* Start Given data *

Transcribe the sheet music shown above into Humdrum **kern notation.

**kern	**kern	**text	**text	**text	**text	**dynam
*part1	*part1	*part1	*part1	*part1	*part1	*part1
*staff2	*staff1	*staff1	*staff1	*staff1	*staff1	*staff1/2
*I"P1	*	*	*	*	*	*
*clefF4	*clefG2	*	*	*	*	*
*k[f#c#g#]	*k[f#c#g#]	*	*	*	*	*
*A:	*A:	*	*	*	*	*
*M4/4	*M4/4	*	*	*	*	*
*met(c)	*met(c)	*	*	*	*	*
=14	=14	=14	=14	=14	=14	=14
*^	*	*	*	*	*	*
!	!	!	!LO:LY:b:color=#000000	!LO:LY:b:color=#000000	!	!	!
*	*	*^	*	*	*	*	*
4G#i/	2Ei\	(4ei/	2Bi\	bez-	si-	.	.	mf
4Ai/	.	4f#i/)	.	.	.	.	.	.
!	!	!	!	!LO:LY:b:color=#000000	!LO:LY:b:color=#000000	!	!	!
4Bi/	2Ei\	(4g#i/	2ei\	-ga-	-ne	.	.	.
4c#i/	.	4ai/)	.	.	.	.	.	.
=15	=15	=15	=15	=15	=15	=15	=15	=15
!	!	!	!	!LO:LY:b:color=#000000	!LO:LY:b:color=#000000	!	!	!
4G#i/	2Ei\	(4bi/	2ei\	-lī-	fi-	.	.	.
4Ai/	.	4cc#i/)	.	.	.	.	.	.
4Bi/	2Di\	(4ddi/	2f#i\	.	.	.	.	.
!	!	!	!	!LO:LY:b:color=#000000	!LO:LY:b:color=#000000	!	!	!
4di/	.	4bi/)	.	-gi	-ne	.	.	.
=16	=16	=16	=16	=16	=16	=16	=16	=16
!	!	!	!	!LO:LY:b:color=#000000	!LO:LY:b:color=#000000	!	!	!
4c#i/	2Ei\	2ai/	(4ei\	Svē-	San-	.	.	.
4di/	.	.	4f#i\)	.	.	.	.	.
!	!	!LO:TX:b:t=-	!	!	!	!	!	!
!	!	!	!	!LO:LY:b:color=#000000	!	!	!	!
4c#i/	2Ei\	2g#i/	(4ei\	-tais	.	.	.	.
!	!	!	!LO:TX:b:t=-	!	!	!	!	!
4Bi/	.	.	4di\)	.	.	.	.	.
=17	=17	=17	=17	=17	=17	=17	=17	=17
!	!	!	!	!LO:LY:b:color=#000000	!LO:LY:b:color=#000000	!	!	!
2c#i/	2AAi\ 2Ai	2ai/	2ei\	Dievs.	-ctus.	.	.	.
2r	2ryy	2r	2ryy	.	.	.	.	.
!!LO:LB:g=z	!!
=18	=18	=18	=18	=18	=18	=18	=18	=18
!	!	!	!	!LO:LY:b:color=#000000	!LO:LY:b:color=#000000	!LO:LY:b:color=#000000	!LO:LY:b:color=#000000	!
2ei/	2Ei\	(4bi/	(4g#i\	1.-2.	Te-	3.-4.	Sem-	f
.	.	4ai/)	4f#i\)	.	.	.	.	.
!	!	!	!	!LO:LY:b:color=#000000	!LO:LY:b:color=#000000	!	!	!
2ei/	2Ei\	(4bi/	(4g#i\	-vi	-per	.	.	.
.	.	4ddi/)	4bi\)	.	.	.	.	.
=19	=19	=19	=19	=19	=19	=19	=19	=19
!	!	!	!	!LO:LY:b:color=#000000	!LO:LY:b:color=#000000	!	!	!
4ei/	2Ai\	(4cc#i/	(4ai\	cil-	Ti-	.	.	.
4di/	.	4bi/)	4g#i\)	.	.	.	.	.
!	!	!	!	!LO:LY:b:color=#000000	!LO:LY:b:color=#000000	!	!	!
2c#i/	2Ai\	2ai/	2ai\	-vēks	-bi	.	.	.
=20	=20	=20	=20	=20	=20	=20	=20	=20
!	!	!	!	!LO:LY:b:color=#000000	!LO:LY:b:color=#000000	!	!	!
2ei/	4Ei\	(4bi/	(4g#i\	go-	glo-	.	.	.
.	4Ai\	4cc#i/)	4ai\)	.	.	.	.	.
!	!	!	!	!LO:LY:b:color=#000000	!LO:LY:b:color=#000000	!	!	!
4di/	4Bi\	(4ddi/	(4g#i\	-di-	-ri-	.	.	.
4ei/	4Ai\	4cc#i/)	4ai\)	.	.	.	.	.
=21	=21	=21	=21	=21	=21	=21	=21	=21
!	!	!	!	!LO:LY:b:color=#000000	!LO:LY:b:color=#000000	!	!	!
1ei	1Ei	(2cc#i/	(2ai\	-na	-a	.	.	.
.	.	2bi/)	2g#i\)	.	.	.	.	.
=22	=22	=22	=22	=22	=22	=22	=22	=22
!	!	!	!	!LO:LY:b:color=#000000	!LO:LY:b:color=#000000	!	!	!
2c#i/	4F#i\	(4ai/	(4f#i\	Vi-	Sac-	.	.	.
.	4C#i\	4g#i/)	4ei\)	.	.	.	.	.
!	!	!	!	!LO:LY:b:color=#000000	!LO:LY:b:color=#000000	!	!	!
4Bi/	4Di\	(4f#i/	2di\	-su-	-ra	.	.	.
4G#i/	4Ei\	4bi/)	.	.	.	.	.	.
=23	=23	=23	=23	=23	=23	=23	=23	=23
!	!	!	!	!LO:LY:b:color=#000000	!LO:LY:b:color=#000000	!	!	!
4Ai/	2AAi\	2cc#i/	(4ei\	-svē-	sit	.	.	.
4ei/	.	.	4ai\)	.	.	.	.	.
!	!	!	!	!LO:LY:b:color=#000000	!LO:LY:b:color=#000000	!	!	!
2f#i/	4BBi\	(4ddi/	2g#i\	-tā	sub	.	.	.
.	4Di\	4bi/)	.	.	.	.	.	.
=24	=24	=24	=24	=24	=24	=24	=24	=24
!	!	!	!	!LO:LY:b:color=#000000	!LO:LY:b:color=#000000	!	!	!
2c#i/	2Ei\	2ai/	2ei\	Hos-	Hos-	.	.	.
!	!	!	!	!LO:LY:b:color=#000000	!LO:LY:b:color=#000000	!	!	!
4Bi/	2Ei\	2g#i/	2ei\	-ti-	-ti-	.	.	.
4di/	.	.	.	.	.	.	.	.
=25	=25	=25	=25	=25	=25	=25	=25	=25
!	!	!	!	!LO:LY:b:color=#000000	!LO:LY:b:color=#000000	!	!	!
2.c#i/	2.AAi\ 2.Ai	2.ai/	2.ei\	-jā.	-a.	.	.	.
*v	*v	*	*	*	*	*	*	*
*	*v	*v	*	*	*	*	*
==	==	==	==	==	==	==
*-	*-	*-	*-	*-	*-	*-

* End Given data *

Task prompt: Filter the listing above, keeping only the lines that contain the string "kern". Treat uppercase and lowercase letters as different.

Right answer:
Transcribe the sheet music shown above into Humdrum **kern notation.
**kern	**kern	**text	**text	**text	**text	**dynam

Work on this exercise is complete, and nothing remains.